Tasks for this exercise:
A. In the interview excerpt, what was the name of the bookseller who ran the Argus bookshop?
B. Continue the interview excerpt, starting after its last sentence.

RO: You also published the American poet Alfred Starr Hamilton’s poems which I think is interesting. It was what, Geoff Hewitt that brought you to it, but you saw in Alfred Starr Hamilton something which was sort of important.

52

JW: Yeah, I was quite taken. He was like discovering some bizarre French poet of the nineteenth century, you know. As I say, I thought there was something quite marvelous about Alfred Starr Hamilton. Even if it comes from New Jersey. I don’t know that part of the world very well at all. But I used to visit over at Dr. Williams’ house. That was the only intimate experience I’ve had in that part of the country.

53

RO: Again, just looking at your early years at St. Albans, you were connected to poetry in a sort of meaningful way at a very early age. You started reading Patchen at St. Albans. You first encounter poetry yourself at St. Albans…

54

JW: Well, I don’t think I really did. There was no course. I didn’t take any course. I got onto, as I may have said at an earlier time, I got onto Patchen through a bookstore in New York City. The Argus bookshop run by a man named… let’s see if we get his name… well, the great bookseller of the ’30s and ’40s. First thing I found out, and this is so strange, I found out that this bookshop, the Argus bookshop, was a great place to find the work of H.P. Lovecraft, who I got onto before I got onto Kenneth Patchen. Then I went to the shop and I met the bookman and I said, people tell me that you have some more recent things of some of the writers of poetry and so on. He said, I’m very fond of Kenneth Patchen, of Kenneth Rexroth, Henry Miller, etc, etc. And I said, well, when I get finished with this Lovecraft I’ll come back and get something from you. I was about thirteen or fourteen I guess when that happened. But there was no interest in poetry per se at St. Albans. But I thought I was pretty well educated there. Very, very conservative by nature. And that’s okay. It doesn’t seem like much of an achievement to me, reading The Little Minister. Do you know who wrote that? Sir James Barry. I think he wrote that child’s book. What did James Barry write? Peter Pan. He wrote Peter Pan. So that’s another interesting area. Ben Ingramson was this man’s name, the bookseller. Those were the days when there was some really interesting bookshops around New York. And he was in the Village, in the West Village. He just had great stuff and his prices were very modest. And he had all kinds of contact with those people. He knew Henry Miller quite well. So that was great. It’s not easy to find people like that anymore. I know very few booksellers. I know three or four that I like very much. But having said that I’m not in touch with a lot of them.

Supplied data:
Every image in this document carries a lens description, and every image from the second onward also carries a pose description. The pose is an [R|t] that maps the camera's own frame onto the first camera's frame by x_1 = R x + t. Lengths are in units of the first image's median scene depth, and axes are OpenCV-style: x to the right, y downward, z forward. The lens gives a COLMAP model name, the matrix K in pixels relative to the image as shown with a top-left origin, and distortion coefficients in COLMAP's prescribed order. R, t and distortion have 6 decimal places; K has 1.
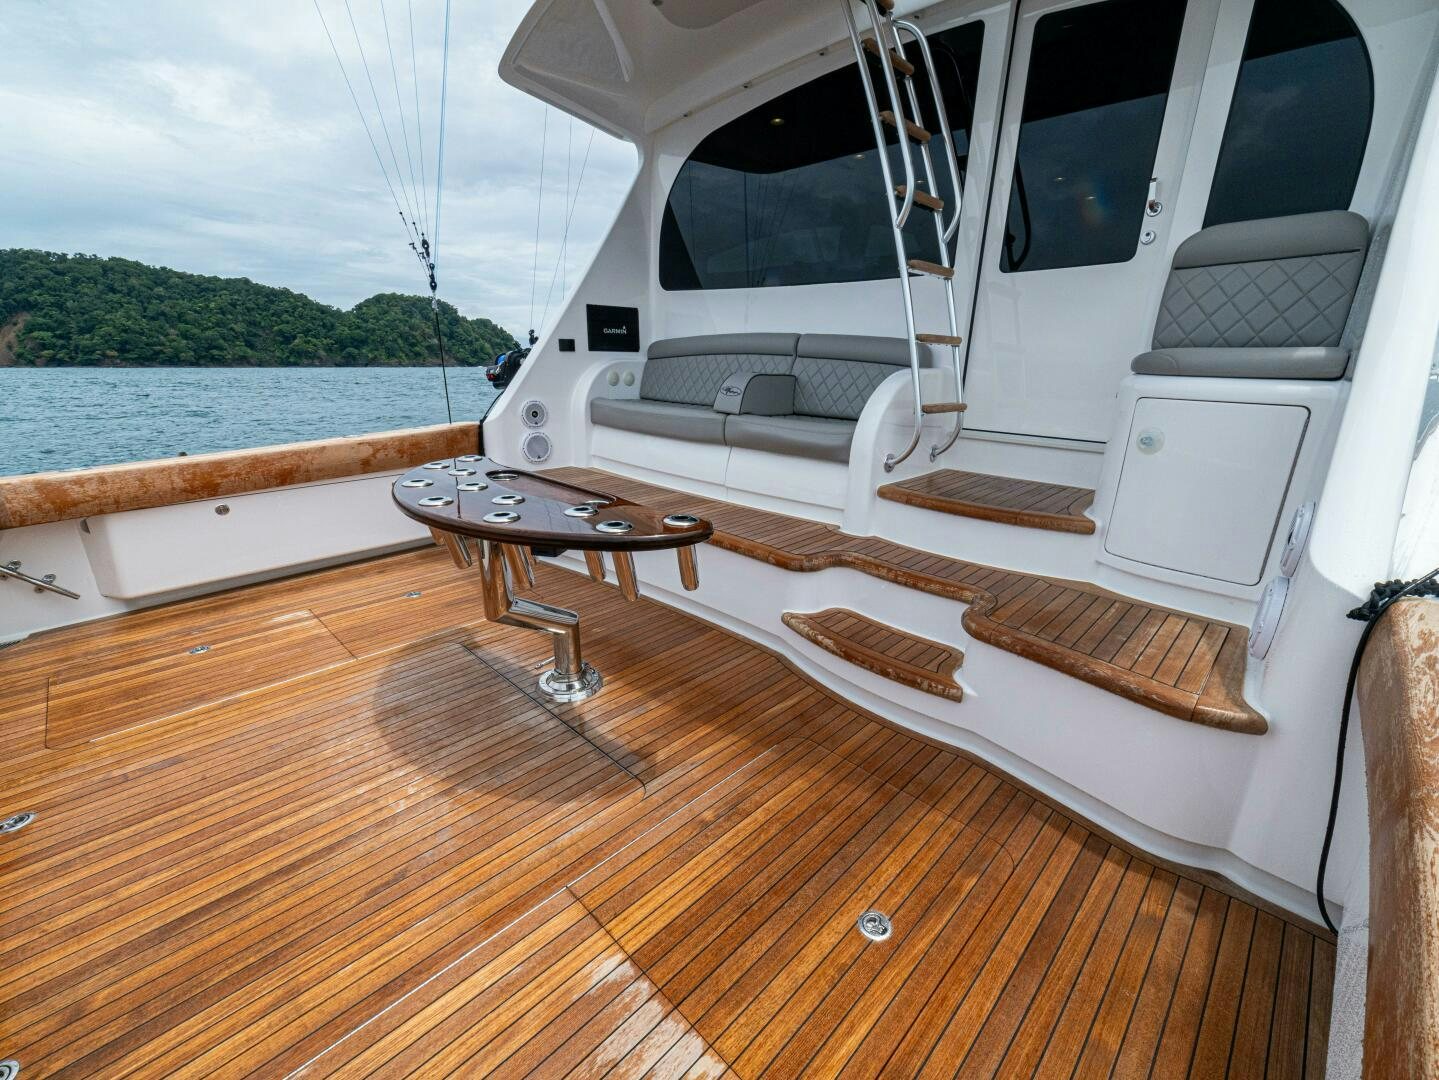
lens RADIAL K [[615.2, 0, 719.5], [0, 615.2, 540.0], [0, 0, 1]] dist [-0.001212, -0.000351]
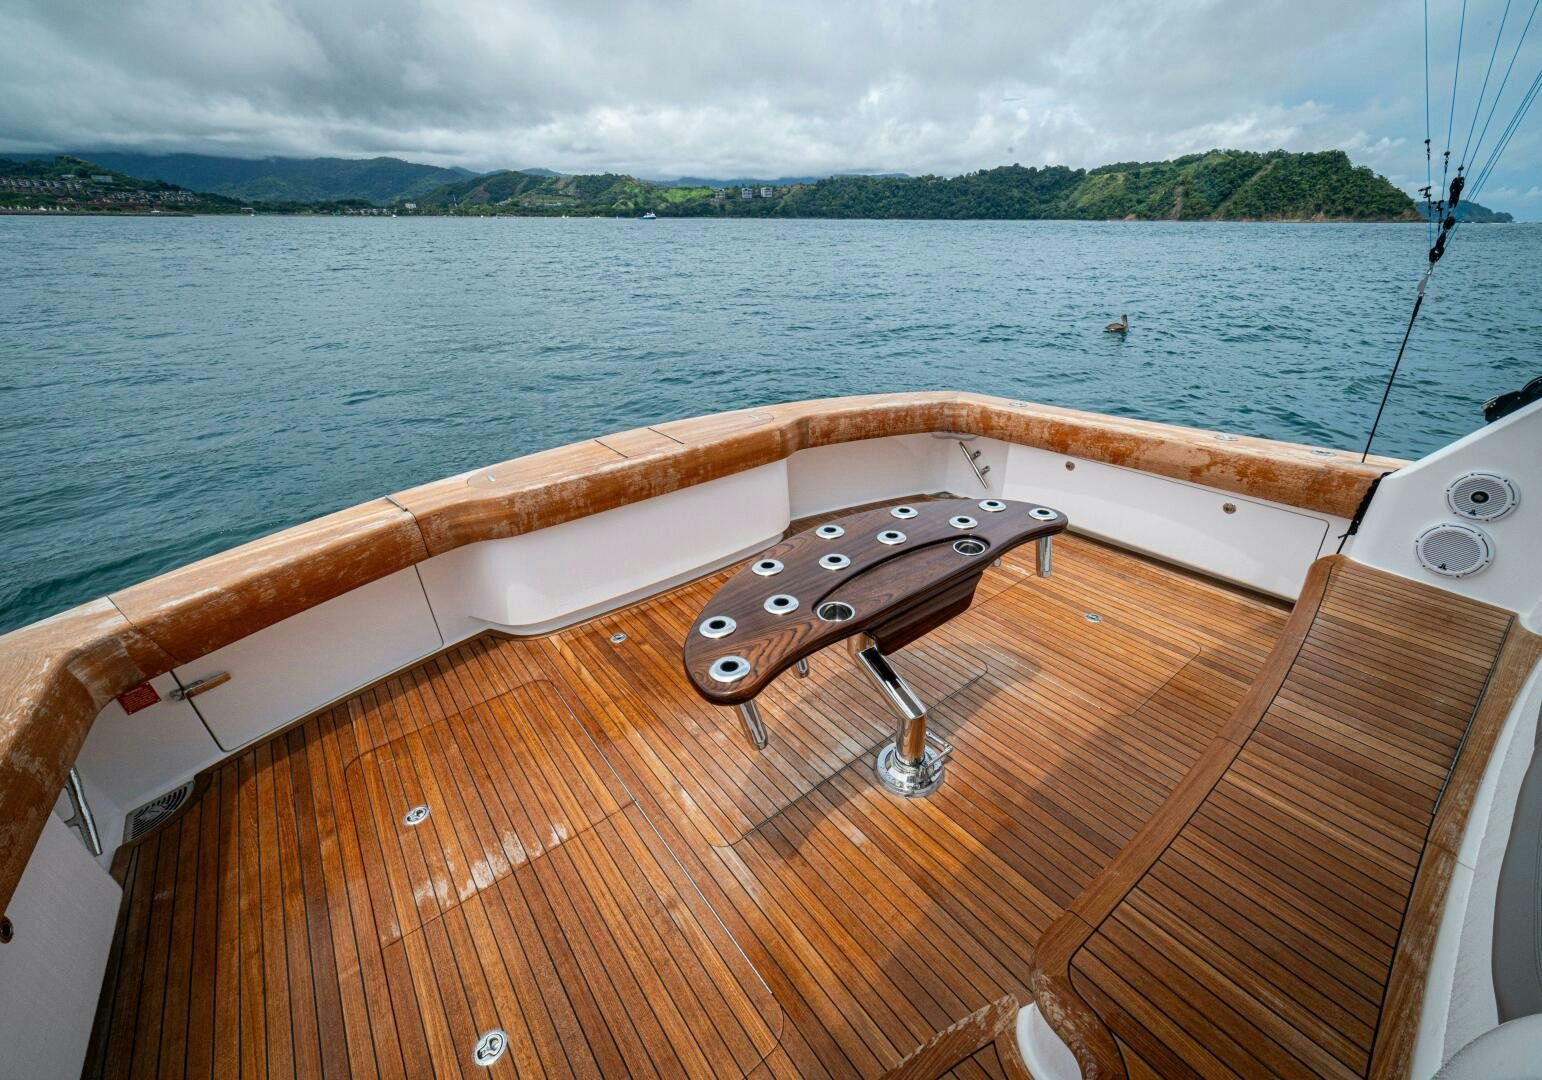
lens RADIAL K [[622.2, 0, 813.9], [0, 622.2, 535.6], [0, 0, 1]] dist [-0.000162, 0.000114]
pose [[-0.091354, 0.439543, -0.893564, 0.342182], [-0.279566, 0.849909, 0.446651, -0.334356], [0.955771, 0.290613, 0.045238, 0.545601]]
...
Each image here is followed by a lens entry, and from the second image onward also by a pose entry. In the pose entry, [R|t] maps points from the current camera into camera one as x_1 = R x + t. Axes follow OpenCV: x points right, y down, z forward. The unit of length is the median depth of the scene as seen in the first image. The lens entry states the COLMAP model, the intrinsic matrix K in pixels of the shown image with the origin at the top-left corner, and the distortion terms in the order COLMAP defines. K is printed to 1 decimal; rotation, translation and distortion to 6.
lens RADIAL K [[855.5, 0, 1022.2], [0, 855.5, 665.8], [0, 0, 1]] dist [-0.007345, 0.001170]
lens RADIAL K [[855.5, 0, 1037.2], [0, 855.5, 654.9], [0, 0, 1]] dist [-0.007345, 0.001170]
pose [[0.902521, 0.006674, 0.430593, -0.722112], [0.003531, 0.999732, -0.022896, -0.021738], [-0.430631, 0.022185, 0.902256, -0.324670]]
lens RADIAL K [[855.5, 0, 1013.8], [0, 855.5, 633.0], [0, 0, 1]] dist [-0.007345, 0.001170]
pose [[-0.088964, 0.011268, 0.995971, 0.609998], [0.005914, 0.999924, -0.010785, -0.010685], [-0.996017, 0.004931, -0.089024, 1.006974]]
--
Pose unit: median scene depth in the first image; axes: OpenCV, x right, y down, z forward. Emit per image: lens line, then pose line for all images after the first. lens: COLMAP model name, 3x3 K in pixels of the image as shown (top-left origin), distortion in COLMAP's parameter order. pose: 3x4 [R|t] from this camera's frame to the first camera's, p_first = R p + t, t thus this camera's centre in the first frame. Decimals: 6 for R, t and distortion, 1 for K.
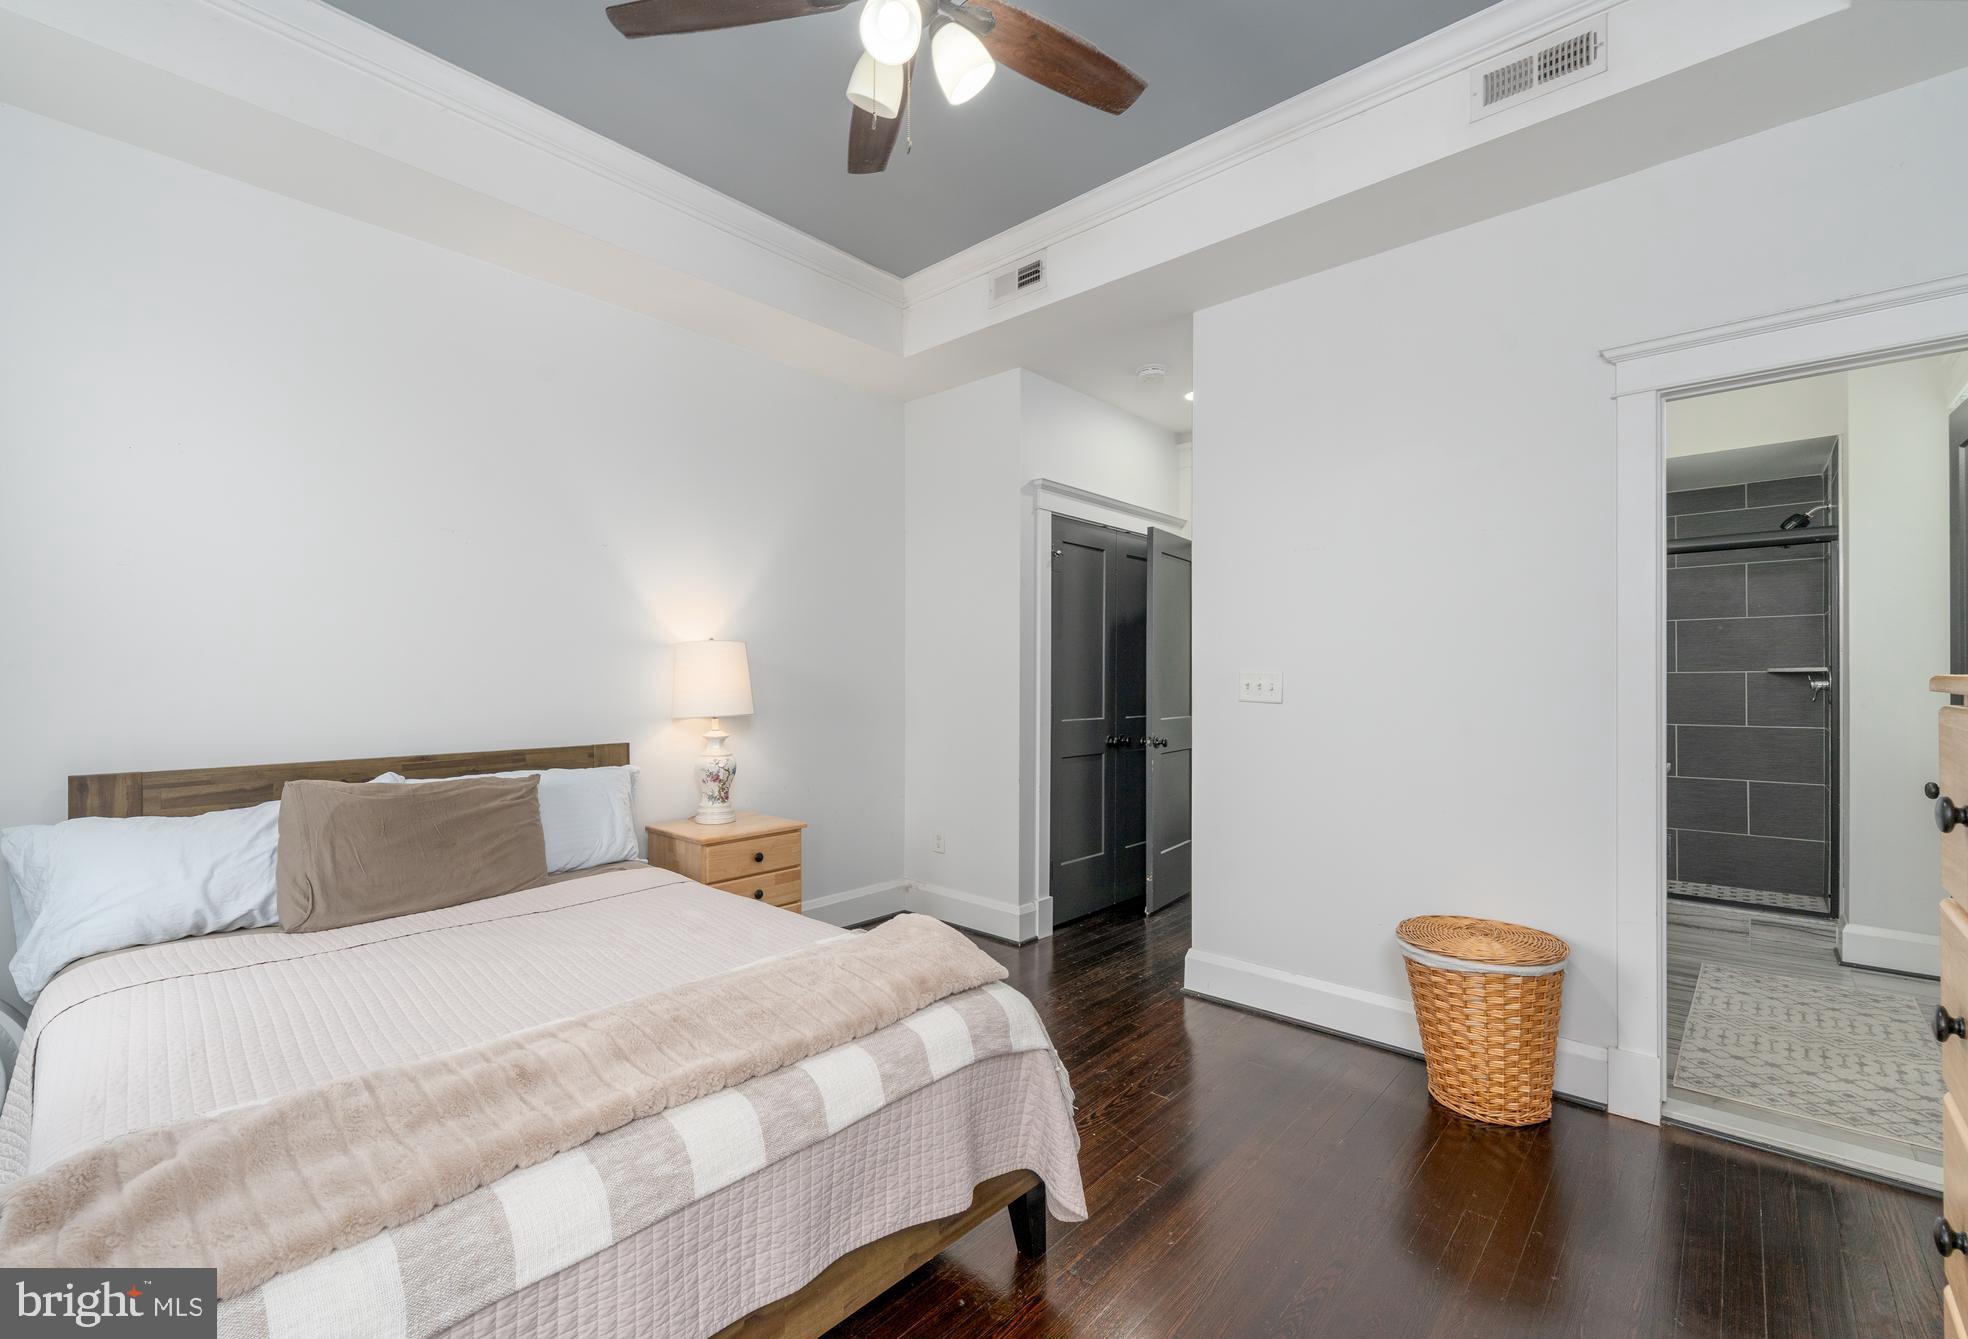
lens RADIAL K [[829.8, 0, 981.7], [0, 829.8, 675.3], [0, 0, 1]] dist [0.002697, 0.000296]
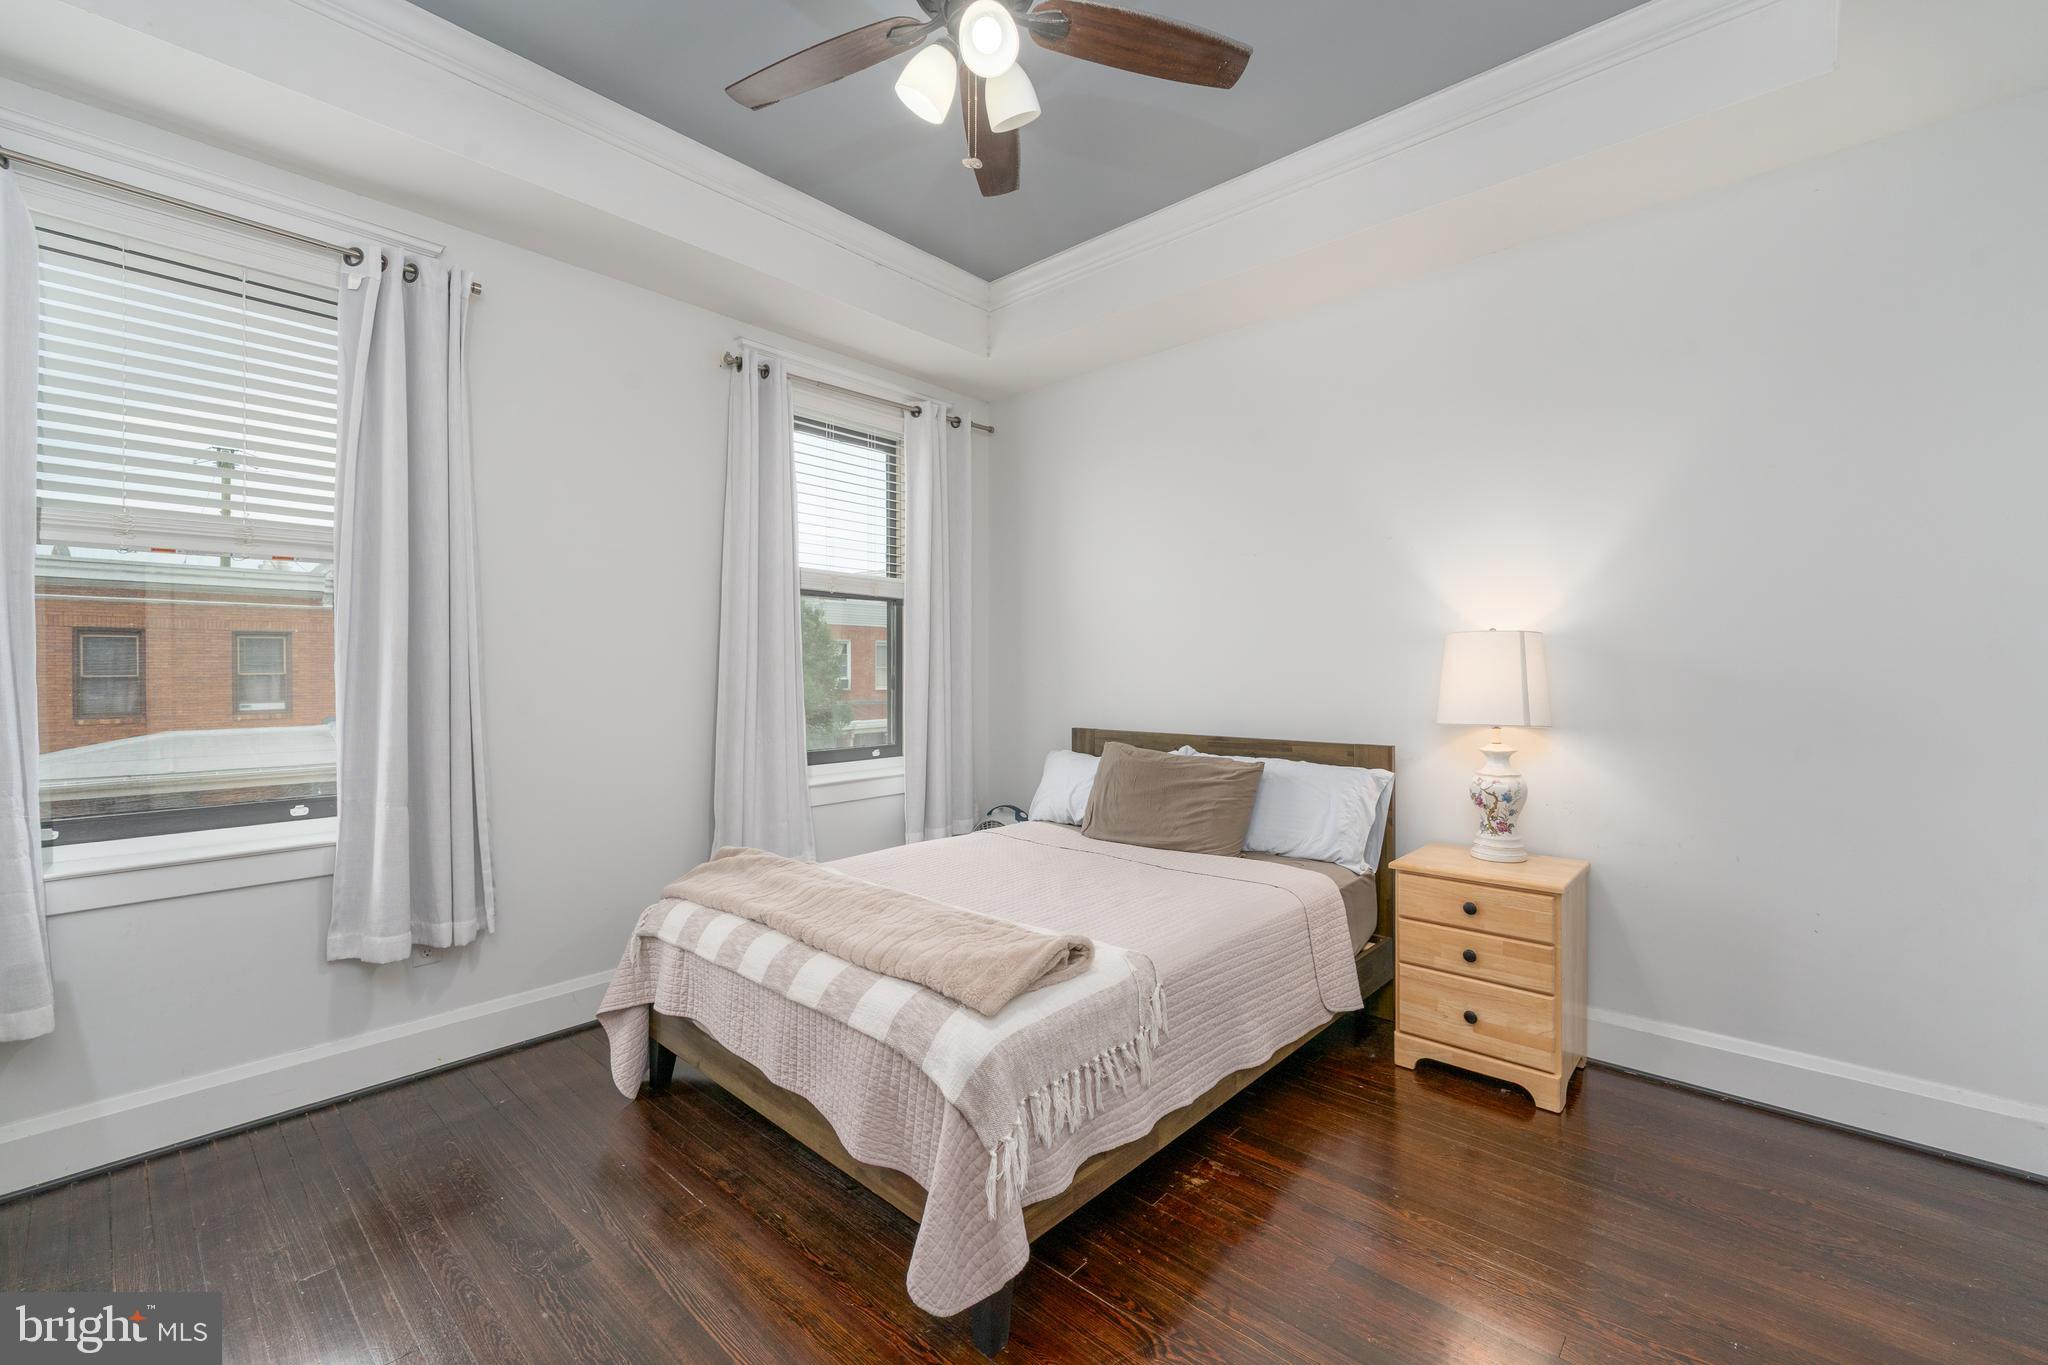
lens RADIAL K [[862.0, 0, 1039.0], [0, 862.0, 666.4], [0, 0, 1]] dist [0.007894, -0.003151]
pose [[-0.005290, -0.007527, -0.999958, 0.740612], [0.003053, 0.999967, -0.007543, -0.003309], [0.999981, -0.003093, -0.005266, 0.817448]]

Exercise results:
A. Ben Ingramson.

B.
55

RO: You had a strong relationship with Ted Wilentz. And of course there’s the Jargon/ Corinth connection. But even before that weren’t you wrapping books and kind of working at the Eighth Street bookshop.

56

JW: That’s right. Yeah, I did that. Ted was a really fine person. I liked him a lot and enjoyed working for him. Yeah, I worked in the shop I guess about a year. It must have been the ’50s.

57

RO: And you appear in The Beat Scene anthology edited by Elias Wilentz. And the Wilentz family at large is just a really interesting sort of thing. I found recently sketches of Basil Bunting by a “J” Wilentz and I’m not entirely sure if they’re by Joan or by John.

58

JW: I don’t know. Joan does quite a lot of drawing. It’s probably her. I just received one on a postcard within the last week. I guess it was through Ted but — oh, what’s the word — well she owns some of the rights to the Olson poems that the University of California has published. And every once in a while somebody will buy Olson and I’ll get a check for twenty-four dollars and three cents.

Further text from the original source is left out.